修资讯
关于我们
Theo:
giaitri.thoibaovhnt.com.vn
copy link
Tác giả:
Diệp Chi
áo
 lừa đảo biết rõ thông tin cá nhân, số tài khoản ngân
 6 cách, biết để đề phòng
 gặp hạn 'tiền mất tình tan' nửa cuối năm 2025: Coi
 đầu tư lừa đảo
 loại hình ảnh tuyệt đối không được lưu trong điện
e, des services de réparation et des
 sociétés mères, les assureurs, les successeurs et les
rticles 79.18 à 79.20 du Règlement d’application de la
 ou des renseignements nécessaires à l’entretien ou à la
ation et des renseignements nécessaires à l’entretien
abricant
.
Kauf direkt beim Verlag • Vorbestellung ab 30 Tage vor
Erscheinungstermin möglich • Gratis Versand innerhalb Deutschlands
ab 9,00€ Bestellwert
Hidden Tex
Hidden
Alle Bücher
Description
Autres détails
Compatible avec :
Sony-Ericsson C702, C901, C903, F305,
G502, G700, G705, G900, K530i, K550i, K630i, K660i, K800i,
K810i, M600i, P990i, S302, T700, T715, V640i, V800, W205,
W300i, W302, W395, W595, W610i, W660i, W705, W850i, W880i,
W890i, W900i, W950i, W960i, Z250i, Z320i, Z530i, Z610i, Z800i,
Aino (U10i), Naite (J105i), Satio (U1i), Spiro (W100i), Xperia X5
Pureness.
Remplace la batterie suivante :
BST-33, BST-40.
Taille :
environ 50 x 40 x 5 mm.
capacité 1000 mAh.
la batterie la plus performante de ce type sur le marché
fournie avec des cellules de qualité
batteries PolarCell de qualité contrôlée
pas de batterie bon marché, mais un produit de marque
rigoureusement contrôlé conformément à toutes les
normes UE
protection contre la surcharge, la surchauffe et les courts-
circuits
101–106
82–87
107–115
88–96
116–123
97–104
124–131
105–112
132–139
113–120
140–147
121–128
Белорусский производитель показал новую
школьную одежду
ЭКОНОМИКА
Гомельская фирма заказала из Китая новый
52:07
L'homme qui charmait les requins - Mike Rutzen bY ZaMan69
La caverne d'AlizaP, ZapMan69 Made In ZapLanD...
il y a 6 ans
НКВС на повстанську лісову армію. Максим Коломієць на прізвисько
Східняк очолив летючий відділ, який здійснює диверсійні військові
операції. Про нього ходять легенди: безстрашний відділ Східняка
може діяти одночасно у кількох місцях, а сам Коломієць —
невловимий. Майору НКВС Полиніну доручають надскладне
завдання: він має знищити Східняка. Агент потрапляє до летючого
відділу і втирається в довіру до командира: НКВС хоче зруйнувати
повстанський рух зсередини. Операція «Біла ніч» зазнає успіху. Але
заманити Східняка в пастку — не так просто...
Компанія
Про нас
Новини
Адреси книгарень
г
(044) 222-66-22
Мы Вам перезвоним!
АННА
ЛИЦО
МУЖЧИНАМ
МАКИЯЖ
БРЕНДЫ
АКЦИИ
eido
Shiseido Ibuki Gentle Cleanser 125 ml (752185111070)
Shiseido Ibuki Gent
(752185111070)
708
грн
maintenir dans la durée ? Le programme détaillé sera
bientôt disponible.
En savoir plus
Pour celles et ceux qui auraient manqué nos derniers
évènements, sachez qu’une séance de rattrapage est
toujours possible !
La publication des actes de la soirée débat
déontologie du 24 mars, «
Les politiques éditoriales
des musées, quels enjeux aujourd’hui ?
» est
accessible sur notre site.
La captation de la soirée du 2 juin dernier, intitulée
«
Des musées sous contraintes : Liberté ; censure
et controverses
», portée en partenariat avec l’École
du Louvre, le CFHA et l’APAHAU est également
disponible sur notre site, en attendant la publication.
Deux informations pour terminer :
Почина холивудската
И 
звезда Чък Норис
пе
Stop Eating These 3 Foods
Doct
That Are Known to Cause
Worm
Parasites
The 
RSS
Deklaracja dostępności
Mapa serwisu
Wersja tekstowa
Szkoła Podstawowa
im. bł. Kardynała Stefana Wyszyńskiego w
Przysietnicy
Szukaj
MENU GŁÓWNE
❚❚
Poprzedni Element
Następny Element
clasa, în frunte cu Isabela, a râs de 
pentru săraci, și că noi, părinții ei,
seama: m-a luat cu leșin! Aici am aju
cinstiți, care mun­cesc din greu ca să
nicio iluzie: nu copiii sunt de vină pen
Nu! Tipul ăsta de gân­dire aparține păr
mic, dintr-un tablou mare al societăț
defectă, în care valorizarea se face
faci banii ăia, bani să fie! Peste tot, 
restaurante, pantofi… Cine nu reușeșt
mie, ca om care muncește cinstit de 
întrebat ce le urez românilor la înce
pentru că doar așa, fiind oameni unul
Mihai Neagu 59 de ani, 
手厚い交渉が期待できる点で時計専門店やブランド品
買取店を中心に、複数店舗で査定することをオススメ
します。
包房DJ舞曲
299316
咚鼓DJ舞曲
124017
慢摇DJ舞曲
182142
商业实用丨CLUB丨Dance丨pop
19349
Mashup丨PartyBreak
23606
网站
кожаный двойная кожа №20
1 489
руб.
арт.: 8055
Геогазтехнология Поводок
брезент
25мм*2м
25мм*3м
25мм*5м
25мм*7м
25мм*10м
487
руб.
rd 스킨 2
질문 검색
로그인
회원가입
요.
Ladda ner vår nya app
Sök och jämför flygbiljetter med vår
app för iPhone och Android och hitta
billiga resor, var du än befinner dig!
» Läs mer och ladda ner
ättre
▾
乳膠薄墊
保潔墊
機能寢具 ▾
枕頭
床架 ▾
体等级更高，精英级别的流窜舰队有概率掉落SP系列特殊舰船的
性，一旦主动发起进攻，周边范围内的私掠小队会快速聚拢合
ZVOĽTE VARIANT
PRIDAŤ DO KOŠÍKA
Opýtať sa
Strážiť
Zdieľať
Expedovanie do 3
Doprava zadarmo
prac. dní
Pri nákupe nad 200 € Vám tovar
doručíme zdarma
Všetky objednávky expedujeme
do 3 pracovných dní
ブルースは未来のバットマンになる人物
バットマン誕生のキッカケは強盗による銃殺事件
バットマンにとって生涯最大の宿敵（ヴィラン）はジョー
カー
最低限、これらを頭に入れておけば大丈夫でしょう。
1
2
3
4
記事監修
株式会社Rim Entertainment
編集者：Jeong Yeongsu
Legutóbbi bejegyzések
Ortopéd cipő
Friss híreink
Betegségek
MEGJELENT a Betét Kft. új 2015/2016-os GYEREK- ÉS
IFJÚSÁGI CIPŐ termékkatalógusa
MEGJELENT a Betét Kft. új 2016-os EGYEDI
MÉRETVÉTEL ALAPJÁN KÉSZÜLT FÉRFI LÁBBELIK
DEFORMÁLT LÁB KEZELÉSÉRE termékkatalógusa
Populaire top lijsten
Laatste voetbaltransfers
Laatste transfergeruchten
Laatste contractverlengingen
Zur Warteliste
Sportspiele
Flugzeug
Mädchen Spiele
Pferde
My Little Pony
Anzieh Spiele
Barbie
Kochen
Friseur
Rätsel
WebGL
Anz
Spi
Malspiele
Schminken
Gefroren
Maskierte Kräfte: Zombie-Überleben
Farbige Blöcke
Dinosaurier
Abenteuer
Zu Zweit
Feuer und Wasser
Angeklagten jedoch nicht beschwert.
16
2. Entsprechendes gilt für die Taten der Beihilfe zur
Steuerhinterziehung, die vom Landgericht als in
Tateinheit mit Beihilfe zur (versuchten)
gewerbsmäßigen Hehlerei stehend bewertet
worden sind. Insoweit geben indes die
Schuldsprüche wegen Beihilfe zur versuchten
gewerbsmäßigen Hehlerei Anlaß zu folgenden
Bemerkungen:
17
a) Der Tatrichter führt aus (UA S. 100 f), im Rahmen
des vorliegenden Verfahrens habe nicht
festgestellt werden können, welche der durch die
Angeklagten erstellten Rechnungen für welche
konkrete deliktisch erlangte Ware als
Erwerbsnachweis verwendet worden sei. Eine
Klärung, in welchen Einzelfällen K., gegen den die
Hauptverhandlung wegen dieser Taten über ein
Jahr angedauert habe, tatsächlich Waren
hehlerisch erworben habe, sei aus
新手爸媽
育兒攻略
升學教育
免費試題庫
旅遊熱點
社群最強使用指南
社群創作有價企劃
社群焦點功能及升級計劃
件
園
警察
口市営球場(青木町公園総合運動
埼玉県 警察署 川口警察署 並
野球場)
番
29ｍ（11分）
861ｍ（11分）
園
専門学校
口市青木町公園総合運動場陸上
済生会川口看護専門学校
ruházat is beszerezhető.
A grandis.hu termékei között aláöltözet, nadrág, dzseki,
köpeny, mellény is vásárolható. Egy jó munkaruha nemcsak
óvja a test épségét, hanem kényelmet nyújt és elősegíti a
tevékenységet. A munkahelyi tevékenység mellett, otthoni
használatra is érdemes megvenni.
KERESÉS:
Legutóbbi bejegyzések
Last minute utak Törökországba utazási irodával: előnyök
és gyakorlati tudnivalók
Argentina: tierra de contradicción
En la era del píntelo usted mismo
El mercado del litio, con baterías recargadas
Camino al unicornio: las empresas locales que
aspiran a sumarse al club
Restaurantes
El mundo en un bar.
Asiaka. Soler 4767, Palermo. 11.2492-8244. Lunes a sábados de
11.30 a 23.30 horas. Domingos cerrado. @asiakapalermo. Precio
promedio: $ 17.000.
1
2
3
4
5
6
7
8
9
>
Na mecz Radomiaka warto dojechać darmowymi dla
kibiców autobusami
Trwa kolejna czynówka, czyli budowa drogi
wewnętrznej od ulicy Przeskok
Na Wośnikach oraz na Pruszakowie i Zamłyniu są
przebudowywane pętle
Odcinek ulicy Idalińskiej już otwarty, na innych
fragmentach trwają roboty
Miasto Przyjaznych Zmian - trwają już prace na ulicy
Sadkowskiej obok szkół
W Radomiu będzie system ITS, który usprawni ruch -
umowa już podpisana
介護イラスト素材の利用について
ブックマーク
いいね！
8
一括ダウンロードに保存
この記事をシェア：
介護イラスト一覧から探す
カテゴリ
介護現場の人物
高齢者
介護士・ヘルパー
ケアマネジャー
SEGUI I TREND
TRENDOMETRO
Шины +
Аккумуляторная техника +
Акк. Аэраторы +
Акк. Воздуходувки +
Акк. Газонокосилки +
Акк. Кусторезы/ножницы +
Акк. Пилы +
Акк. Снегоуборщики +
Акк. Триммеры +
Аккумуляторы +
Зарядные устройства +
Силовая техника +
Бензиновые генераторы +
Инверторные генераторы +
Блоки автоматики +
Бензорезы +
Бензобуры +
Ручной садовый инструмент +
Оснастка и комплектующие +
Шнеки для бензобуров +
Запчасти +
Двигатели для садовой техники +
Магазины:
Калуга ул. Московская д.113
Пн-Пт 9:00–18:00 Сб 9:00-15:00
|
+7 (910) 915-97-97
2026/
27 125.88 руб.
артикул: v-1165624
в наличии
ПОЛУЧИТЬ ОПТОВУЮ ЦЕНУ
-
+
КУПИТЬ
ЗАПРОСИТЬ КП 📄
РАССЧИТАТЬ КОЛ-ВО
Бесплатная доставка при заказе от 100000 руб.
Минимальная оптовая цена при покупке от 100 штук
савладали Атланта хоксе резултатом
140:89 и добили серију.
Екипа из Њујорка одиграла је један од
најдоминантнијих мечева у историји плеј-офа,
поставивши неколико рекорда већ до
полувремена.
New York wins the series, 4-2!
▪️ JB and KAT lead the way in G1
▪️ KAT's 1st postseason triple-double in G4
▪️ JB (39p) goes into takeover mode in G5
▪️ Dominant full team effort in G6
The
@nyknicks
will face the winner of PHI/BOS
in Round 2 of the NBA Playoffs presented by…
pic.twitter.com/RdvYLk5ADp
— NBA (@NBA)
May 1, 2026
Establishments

● **About this task**
A single number is the whole answer: the tally of lines in the entries that hold "worden".

● **Response for this exercise**
2